* _Challenge A_: Copy out the rows below word for word, from the start of the rows through the line containing "సర్వమాంగల్యయుక్తా", and copy nothing else.

* _Page excerpt_:
Student life
Student Stories
Schrieffer Lin Class of 2019
My fellow students, teachers, parents, distinguished guests,
Are you OK? Hello, thank you, thank you very much. I mean, good afternoon. I am the valedictorian of this Class, and it is my honor to address you today.
Fifty years ago, the Cold War and a divided Berlin made stage for "the proudest boast in the world of freedom":
"Ich bin ein Berliner" (I am a citizen of Berlin) .
Today, in the world of international departments, the proudest boast is "I go to HFI."
Yes, I see the Toulmin Model from AP Language spinning in your mind
Dying to add the qualifier "in South China."
Regardless, their pride is different from ours.
For their fighting spirits they were lauded
But they merely endured what had to be endured -
What the larger context required of them.
You are different.
You came here, and you became here.
You are this place, this school.
So unlike the Berliners,
There is no larger context for you to be proud of.
You can only be proud of yourselves -
Your idiosyncrasy, passion, audacity, resilience
Your friendship, your love and pain
And your baths in Songs of Ice and Fire upstairs.
I am always fascinated by the stars
Always told to look for them in the countryside
Where technology is backwards and where buildings are shabby.
So I came here
Where technology is backwards and where buildings -
No, where the building is shabby.
And I found you the Class of 2019 -
the most luminous and wonderful galaxy of 131 stars.
Last month, after the AP Literature exam
I heard two HFI students' short exchange -
one remark echoed by another.
One said, "I did the first passage and slept for the rest of the hour."
The other responded, "Oh come on! How can sleep compare to the charming poetry and passages?"
A remarkable manifestation of our stellar diversity:
We are not 131 boring, identical suns.
We have passionate learners like the latter, and at the same time
We have devout members of "Xixi sleep cult" like the former and also me.
Diversity, a much hated concept that barred us from better colleges we deserved
That dimmed us in their offices of admission
Paradoxically bent the iron Law of Conservation of Energy in the other direction
Made each of us radiate with ever growing intensity
Allowing us to absorb from each other without abating ourselves.
Diversity, diversity among us
Like a limit
Can be never equated but only approached
by any series of words however rich -
Chefs, football players, writers, philosophers, mathematicians, scientists, linguists, musicians -
No, not even these would be sufficient.
Still are we held together albeit the differences
Not by waves of gravitation traversing spacetime
But by ripples of the precious, often trifling moments we shared
That rebound to our heart strings once in a while.
There was a time when we were still "Xiao Peng You Men"
When we were soothed by the truth that eight times eight is greater than sixty.
My mind's ear still sometimes hears a kind Irish man leaning against the wall
Plucking the strings and singing "The Fields of Athenry".
And no sooner had again come August along with a new "Defense Against the Dark Arts" teacher Than came rushing back the dreamy afternoons filled with "fauna and flora" that "waxed and waned" in the airThe mountain's summit and Monet's garden
Conjured by Wendy's General English and Economist magic.

Data items

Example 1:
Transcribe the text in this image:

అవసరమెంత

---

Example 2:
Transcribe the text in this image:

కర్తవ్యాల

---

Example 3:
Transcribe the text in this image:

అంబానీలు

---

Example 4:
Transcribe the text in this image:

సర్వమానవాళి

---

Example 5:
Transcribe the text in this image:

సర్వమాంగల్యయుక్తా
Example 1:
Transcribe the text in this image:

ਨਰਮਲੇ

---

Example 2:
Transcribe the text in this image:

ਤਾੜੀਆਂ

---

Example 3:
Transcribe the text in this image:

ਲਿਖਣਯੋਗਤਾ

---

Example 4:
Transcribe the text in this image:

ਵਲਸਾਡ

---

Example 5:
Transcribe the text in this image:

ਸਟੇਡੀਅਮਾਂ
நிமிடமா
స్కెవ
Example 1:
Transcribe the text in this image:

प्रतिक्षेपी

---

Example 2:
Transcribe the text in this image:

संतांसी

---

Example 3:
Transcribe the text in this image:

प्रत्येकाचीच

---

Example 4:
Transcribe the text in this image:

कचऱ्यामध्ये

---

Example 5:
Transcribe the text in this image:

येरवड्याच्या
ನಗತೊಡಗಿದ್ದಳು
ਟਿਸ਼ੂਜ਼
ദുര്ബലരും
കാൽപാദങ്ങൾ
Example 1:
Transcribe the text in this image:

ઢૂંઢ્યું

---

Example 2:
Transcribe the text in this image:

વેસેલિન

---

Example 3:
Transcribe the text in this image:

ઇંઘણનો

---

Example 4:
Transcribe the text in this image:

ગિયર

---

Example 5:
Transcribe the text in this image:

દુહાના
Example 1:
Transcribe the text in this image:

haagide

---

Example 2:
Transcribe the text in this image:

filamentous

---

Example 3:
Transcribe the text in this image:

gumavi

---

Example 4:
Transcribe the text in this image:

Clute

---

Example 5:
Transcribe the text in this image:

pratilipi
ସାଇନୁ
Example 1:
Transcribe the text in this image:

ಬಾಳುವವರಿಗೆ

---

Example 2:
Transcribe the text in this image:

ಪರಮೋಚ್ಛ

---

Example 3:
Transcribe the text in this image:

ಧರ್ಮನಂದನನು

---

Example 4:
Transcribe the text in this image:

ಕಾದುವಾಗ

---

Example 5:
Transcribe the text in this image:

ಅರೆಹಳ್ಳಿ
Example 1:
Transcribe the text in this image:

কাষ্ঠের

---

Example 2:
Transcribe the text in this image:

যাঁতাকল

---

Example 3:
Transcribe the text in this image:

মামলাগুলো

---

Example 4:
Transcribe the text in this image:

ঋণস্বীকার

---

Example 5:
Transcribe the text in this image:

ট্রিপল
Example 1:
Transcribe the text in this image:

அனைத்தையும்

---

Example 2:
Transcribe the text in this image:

* _Challenge B_: Pick up the valedictory speech above where it stops and write what comes next.

* _Task response A_:
Example 1:
Transcribe the text in this image:

అవసరమెంత

---

Example 2:
Transcribe the text in this image:

కర్తవ్యాల

---

Example 3:
Transcribe the text in this image:

అంబానీలు

---

Example 4:
Transcribe the text in this image:

సర్వమానవాళి

---

Example 5:
Transcribe the text in this image:

సర్వమాంగల్యయుక్తా

* _Task response B_:
My undertaking to note down Mr. C's every suit and tie never concluded
And my attempt to record Russael's every joke was in vain
But still I recall Mr. C rushing around the classroom to hand back everyone's essays
And still I laugh at Russael's summary of Journey to the West as "mountain, demon, mountain, demon, mountain, demon…" accompanied by a post-modernist illustration.
Although the spicy fried pot and 85℃ at the backdoor have gone to Heaven
Still linger their heavenly tastes and the blissful moments of chatting and feasting after summatives or gobbling down sandwiches in morning classes.
Passion, passion, what is your passion?
Since Day 1 you have been asked this question
As if there is one big solution -
A specter hidden away in the mysterious forest of your disposition.
With tens of courses and clubs as your direction
And with upperclassmen's wise words as your illumination
Determined to hunt down that apparition before application
Into that forest you marched.
Polish your case
Parry your opponents' questions with grace.
On fields you swear and sweat.
With friends you compile and compute.
L'Hôpital and Locke's names you murmur in sleep
Montesquieu's Spirit you see in dreams.
With wands of chalk you practiced Newton's magic and Green's witchcraft.
Java and May'u you now speak with ease.
Into that forest you marched.
Passion, passion, what is your passion?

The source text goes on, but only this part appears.